Another example is the process of taking digital images. Here, the continuous picture is focused on a finite-size matrix of discrete diodes which measure the local light intensity and color of the object being registered. We say that the image is defined on a discrete grid. A good imaging system has to achieve as high spatial resolution as possible, but again it is finite since bounded by the optical system and the grid density of the diode matrix.

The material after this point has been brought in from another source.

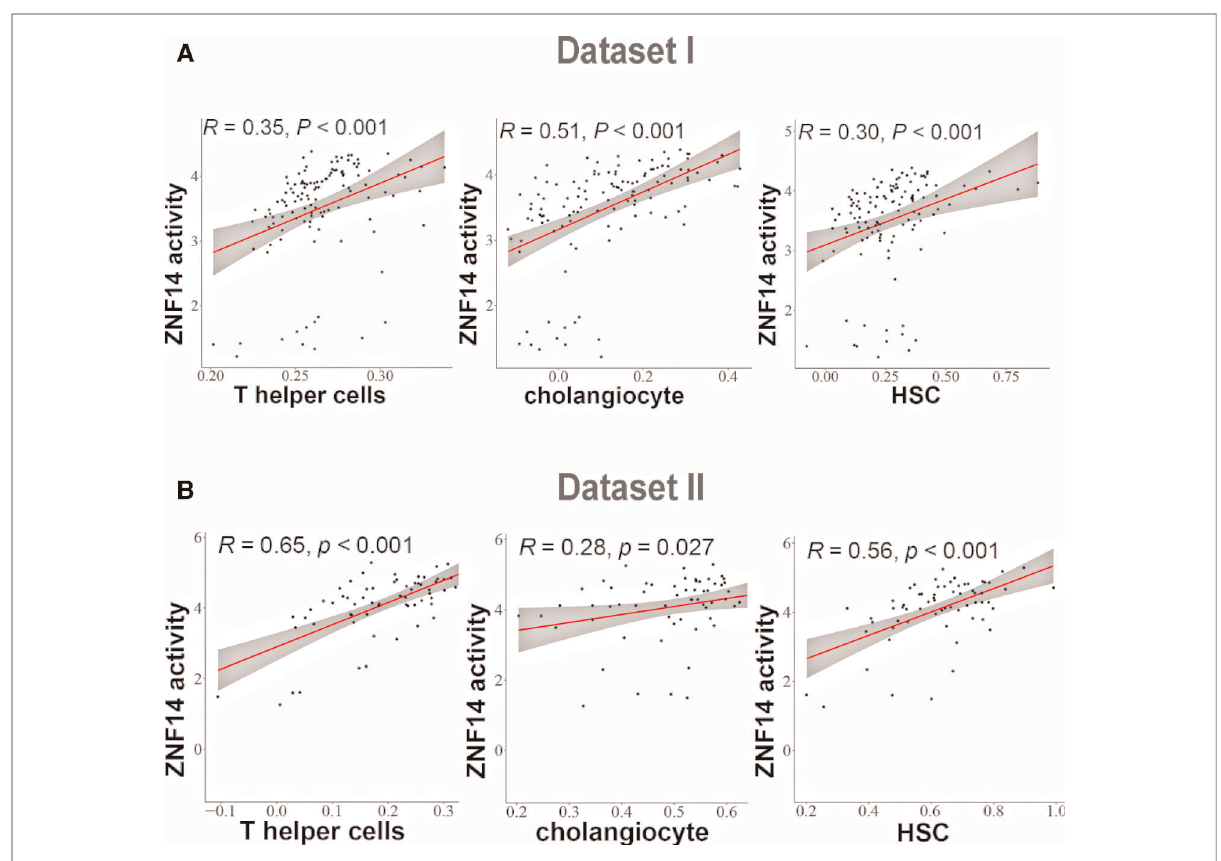
FIGURE 5 Correlation analysis between TFs regulon activity and single sample gene Set enrichment analysis (ssGSEA) scores. ( A ) Linear regression analysis between ZNF14 regulon activity and T helper cells/choanocyte/HSC ssGSEA scores (dataset I). ( B ) Linear regression analysis between ZNF14 regulon activity and T helper cells/choanocyte/HSC ssGSEA scores (dataset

There are many tasks in which we have to deal with the signal at other than the grid coordinates. Among these, are the affine transformations (translation, rotation, rescaling), image zooming, re-slicing of 3D medical images, some multimedia artistic effects, etc. They all demand an arbitrary grid change that in general is continuous processing. Other tasks require operators, which are continuously defined only, e.g. derivatives. To obtain full benefit from the digitalized signal and images, and from the effective sampling and acquisition, we need to have an effective tool for the reverse process as well. We have to be able to reconstruct the original signal to some extent in order to process it continuously. Usually this is done by fitting an adequate continuous model over the given discrete data. A reasonable approach is to consider this model right at the sampling step, that is the sampling should be performed in such a way that allows further continuous modeling. Mathematically, the need for continuous processing using discrete data leads to the specification of the signal space under consideration as generated by a proper continuous and finite-dimensional basis system.
1.2 Scope:
This design of adequate bases and their application to a number of signal and image processing applications.

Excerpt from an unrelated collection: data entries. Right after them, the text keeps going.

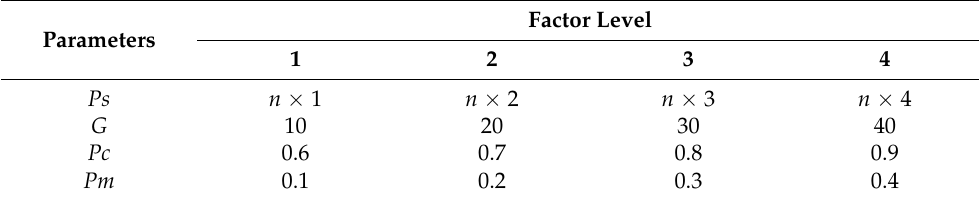
Table 2. Each algorithm corresponds to the impact factor level.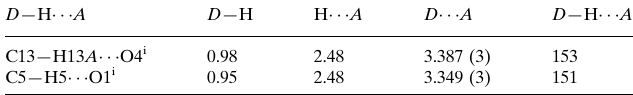
Hydrogen-bond geometry (A˚ , (cid:2)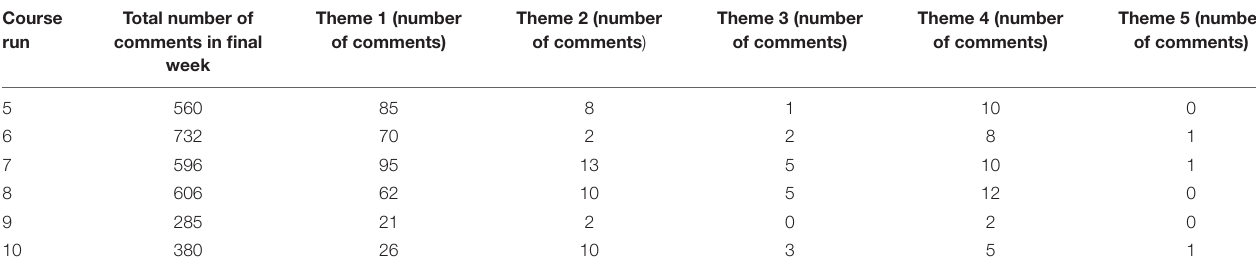
TABLE 2 | Emerging themes of developing ocean literacy in the Exploring our Oceans MOOC (runs 5–10, 4-week version only). Course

Spline-like bases are studied for their use in arbitrary-scale image interpolation and decimation. For these applications, an important issue is to achieve high computational efficiency. For this purpose, the designed kernels are chosen to be one-dimensional (1-D) and with a minimal support. The two-dimensional (2-D) processing is achieved by a tensor product of two successive 1-D operations, i.e. processing by separable kernels. Correspondingly, all notations in the thesis are for the 1-D case. The emphasis is put on the design of suitable interpolation kernels, hence optimization techniques working in the Fourier domain and based on well-justified goodness measures are applied to improve the interpolation performance. Once good interpolation (reconstruction) basis has been designed, the image decimation (down-sizing) is performed in a least squares manner using the biorthogonal basis. Again, computational efficiency is targeted in a near-optimal approach.